Gene DiGirolamo, a former state lawmaker who sponsored the legislation that created the Department of Drug and Alcohol Programs, said he thinks licensing fees or fines are unnecessary.
“Although there are always ways to improve, the treatment programs are doing God’s work in the most challenging times in the past century,” DiGirolamo, now a Bucks County commissioner, said in a written response to questions. “The department, the programs, and the staff are doing difficult, difficult work.”

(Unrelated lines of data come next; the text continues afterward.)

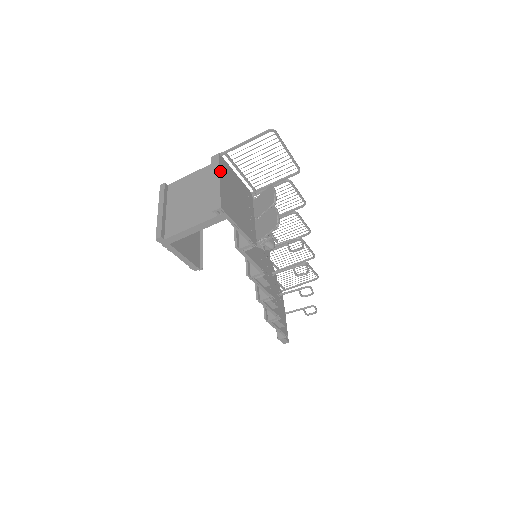
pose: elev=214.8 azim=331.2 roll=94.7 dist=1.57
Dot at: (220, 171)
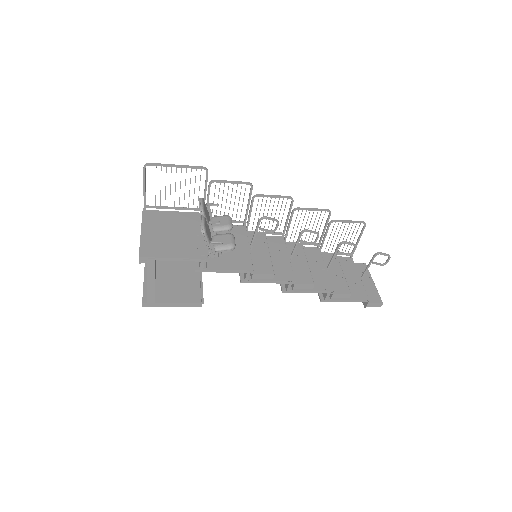
Dot at: (142, 225)
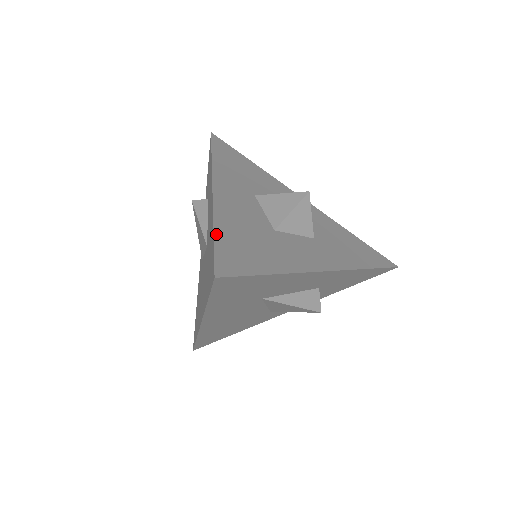
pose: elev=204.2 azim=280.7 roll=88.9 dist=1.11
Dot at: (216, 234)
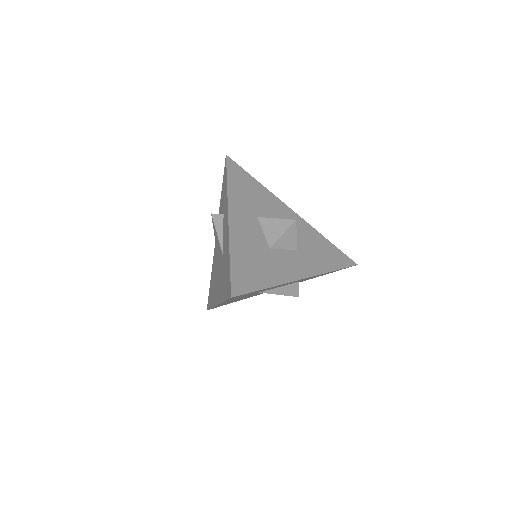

Marianne Sinisi lost her 26-year-old son, Shawn, to a drug overdose in 2018. She’s now the coordinator of the Families United for Change Foundation, an organization based in Blair County that tries to reduce stigma around substance use disorder.
She has a low opinion of many treatment programs, but she’s skeptical that financial penalties would lead to improvements. She thinks the system already places too much emphasis on paperwork.
“If they’d spend less time filling out the papers, maybe they’d have a heck of a lot more time taking care of the actual patient,” Sinisi said.
More broadly, lawmakers who serve on key committees say they support taking a closer look at the department’s work.
State Sen. Amanda Cappelletti (D., Montgomery), who serves on the committee that would consider Schwank’s licensing fee bill, said she thinks the measure could be a springboard for broader conversations about addiction treatment oversight, how inspection visits are conducted, the power the department has to close facilities, and the information it makes public about them.
The Spotlight PA/KHN investigation found the department makes little of what it knows about troubling facilities accessible to the public. The department does not post online the reports it collects about deaths and assaults, which represent some of the most concerning incidents at treatment facilities.
A separate review of recent state inspections by The Morning Call showed providers were not penalized for failing to make timely reports of at least 23 client deaths, as well as other serious incidents.
“We’ve really got to provide the funding and the resources necessary for DDAP to take control over the facilities,” Cappelletti said.
The fate of those efforts is uncertain. The lawmaker who chairs the Senate Health and Human Services Committee, Michele Brooks (R., Mercer), didn’t respond to interview requests or written questions.
In the House, Minority Leader Joanna McClinton (D., Philadelphia) said she supports closer monitoring of treatment facilities. Rep. Frank Farry (R., Bucks), chair of the House Human Services Committee, said he wants to meet with department officials and providers in the next few weeks to explore possible improvements and discuss whether the agency needs new power to oversee the industry.
“Do they have the tools and they’re not utilizing them?” Farry said. “Or do we need to get some new tools?”
In a statement, department spokesperson Ali Gantz said the agency is working on several initiatives to improve the drug and alcohol treatment system in the state and that people should not be afraid to seek help.
None of the lawmakers contacted by Spotlight PA raised the possibility of folding the Department of Drug and Alcohol Programs back into another state agency or agencies, but the idea was supported by Gov. Tom Wolf in 2017.
He argued that a single agency called the Department of Health and Human Services would be better positioned to support and coordinate services for people seeking treatment for substance use disorder.
That’s an idea backed by Elise Schiller, whose youngest daughter, 33-year-old Giana Natali, went to multiple treatment programs in Pennsylvania before dying of an overdose while in treatment in Colorado in 2014, she said.
Since then, Schiller has worked to improve the addiction treatment system in Pennsylvania. She served on a Philadelphia opioid task force and has advocated for creating a supervised injection site in the city.
Separating drug and alcohol programs from other departments, Schiller said, reinforces the idea that addiction is separate from other medical issues: “We would not have a separate department for diabetes.”